Over a 25 year period, more than 10,000 people lost their lives in a violent armed conflict between the Indonesian government and the separatist guerrillas of the Free Aceh Movement, or GAM. Thousands more have been traumatized by the years of unrest. Until the tsunami, these Muslim freedom fighters and their families have had little contact with the rest of the world. However, with the momentous signing of a peace agreement in 2005, doors are opening to build friendships in these communities.

Many aid agencies have been providing medical care to Acehnese victims of the tsunami, but areas farther into the mountains have been largely forgotten. Many of the villages where the conflict has been centered have little or no access to medical care. Sanitation is poor, education levels are low, poverty is great, and public health education is needed. The former GAM members and their families are often suspicious of using government hospitals, and the distance to reach any facilities is often prohibitive.

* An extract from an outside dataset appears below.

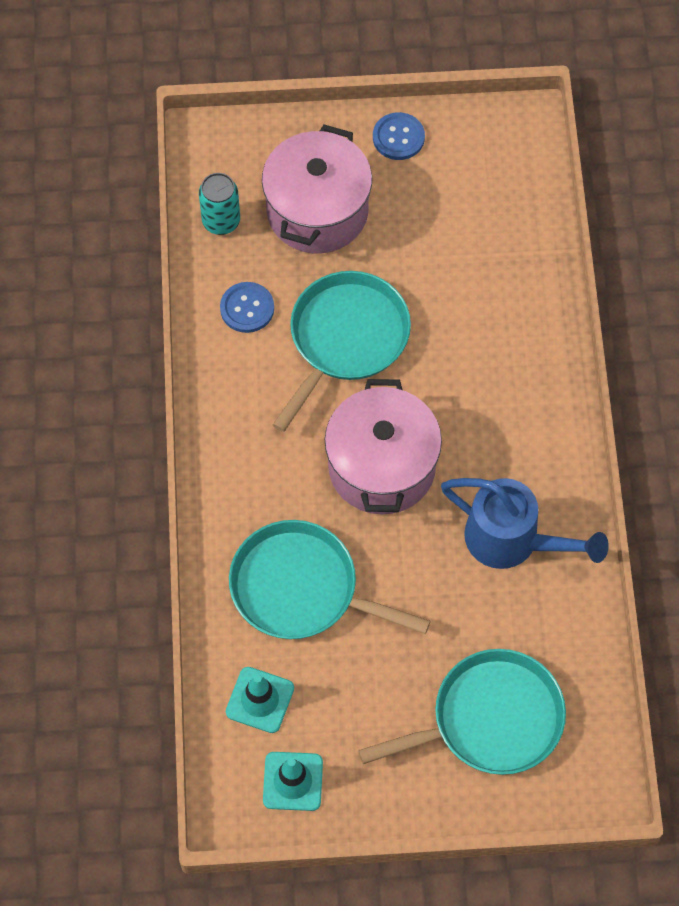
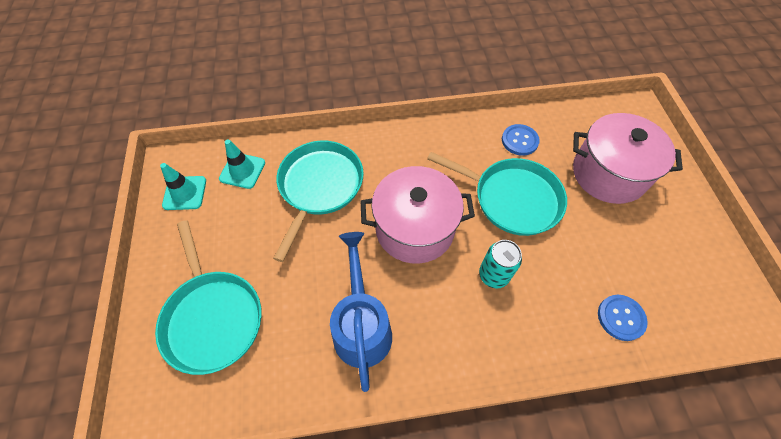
camera: 85 degrees right, 5 degrees down
turquoise can [199,173,240,235] -> turquoise can moved to [479,240,522,289]
blue button [373,112,425,160] -> blue button moved to [598,295,648,341]
blue watering can [441,478,609,569] -> blue watering can turned 150 degrees clockwise [330,232,392,392]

MTI Medical has a vision to reach into these troubled regions. One village's damaged and long-unoccupied clinic building was recently rebuilt by MTI, and we are now operating a general community health center for the rice-farming community there. In the past three months over 1200 patient visits have demonstrated the great need for care in the area, and we envision expanding in the future. Plans and dreams include offering public health education classes, bringing in surgical specialty teams, offering dental care, and potentially housing a local midwife for the community in half of the clinic building. The opening of the clinic has been warmly received by the local community, as has MTI"s construction of public toilets intended to reduce the spread of disease.

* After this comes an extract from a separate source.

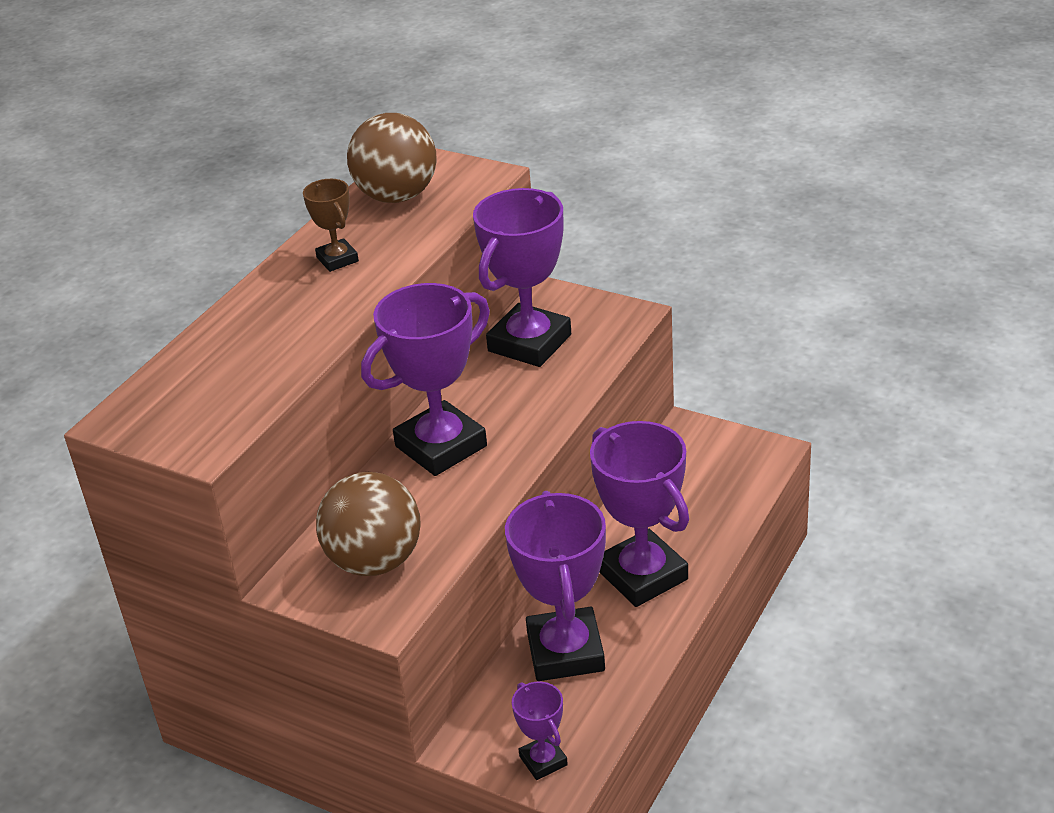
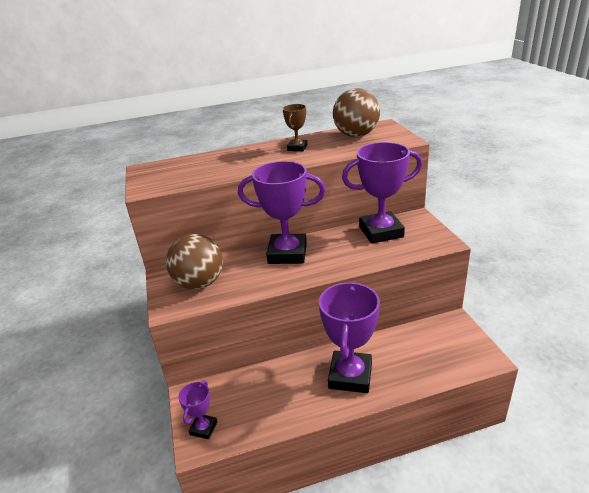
camera: 45 degrees right, 5 degrees down
purple trophy [505,491,606,681] -> none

The village where the clinic is located sits among 52 others with little to no access to health care, and MTI is providing care through periodic mobile medical outreaches to some of these locations. Not only is this medical care greatly needed and appreciated, but it helps to provides MTI and our associated organizations with a warm welcome into the villages. These organizations have begun teaching English to children, engaging the youth in sports, and teaching women sewing and cooking as a new career skill. The Indonesia team believes that providing compassionate, loving, high quality medical care to the people there will provide needed healing for them at many levels. The needs are substantial in these areas, and there is great potential for both short and long term health care workers to join us. We would also love to have people interested in teaching English to the children, livelihood to the women, and engaging the youth in sports.